I’m commuting daily on a Trek Soho with the 8-speed internal hub. I have the original mudport crank vs. the CenterTrack that you have on your Priortity. I switched to the Gate Carbon Belt drive for my daily commuter because I liked the idea of an all-weather lower maintenance bike. For any of you riders with the internal hub be aware that over time the lubricant will become thicker and will make shifting a bear on cold days. At least that is what I have experienced this winter. I have no issues when it’s above 50 degrees but just dipping into the lower 40’s I don’t always get a swift shift into the next gear immediately ~ talk about spinning. I did find the Shimano lubricant for $11 but it’s pretty involved to bathe the gears to remove the spent lubricant. I’ll wait until next fall to complete that task. One last comment about flat tires; I invest in Michelin City Tires. They have reflective sidewalls and a proprietary compound that helps avoid flats. I went from July 2013 through October 2015 with NO flats, riding daily. I knew it was time to replace them when I got three flats within 2 weeks. I should be good for a few thousand miles again. Ride early and ride often!
I’ve put a Spot Five Points through two Wisconsin winters. Three speeds is all I really need on a commuter bike (and they actually work all winter) (and weigh less/are less complex than 8 and 11 speed hubs). The drive belt can be cleaned by pouring water over it but is noisy when wet. The enclosed gears don’t need scrubbing like cogs on a bike with derailleurs. The hydraulic disc brakes can be a little finicky but they stop in all weather.

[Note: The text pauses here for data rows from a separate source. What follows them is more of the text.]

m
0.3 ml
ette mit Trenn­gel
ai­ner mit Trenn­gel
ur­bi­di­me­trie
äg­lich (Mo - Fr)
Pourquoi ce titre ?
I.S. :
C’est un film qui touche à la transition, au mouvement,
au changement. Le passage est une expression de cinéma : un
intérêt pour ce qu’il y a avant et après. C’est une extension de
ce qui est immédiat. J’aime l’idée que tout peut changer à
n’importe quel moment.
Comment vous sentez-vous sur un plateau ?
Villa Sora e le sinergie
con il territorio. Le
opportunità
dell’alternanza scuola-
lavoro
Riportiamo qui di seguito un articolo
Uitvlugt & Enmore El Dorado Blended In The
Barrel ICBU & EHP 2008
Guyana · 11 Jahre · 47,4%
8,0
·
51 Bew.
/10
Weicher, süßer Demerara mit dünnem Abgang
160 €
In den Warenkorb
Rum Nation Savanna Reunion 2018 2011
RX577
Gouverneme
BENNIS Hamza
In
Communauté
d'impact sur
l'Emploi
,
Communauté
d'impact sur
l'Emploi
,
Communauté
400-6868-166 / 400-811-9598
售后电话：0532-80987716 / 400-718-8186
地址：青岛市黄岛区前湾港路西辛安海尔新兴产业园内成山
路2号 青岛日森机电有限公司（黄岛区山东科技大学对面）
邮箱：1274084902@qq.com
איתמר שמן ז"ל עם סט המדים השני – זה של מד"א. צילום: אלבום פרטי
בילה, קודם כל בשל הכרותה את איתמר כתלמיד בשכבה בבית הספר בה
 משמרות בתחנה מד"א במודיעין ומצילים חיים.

The frame has clearance for fenders and studded tires.
Is the carbon belt drive a low maintenance drive train? I suppose it depends. I’m a full-time-all-weather Denver commuter and I hate rear derailleurs, bike chains and even the smell of grease. So last Winter I went out and bought two used bicycles off craigslist. One bicycle was a really well made Trek SoHo with an older (non center track) Gates belt drive, drum brakes and a dependable Nexus 8 speed IGH with a push/pull trigger shifter for only $300 – a great deal. And the other bicycle was a Priority Continuum with a center track belt drive, disc brakes, CVT gear box thingy (N330) and twist shifter for $225 – a real steal. Both bikes, both drive trains and both IGHs have their strengths and weaknesses, but when the going got tough and the snow started falling the Nexus with it’s push/pull trigger shifter worked flawlessly in snow, ice and below freezing temperatures, but the CVT with it’s twist shifter failed every time it snowed. The CVT was fine, but the cable interface and the twist shifter would freeze and end up jammed inside the shifter. No bueno. Maybe it’s just me? Maybe it’s the cheap replacement cables that I desperately purchased from Walmart ? Or maybe the cable interface and twist shifter just need to be replaced? But that Priority is anything but maintenance free.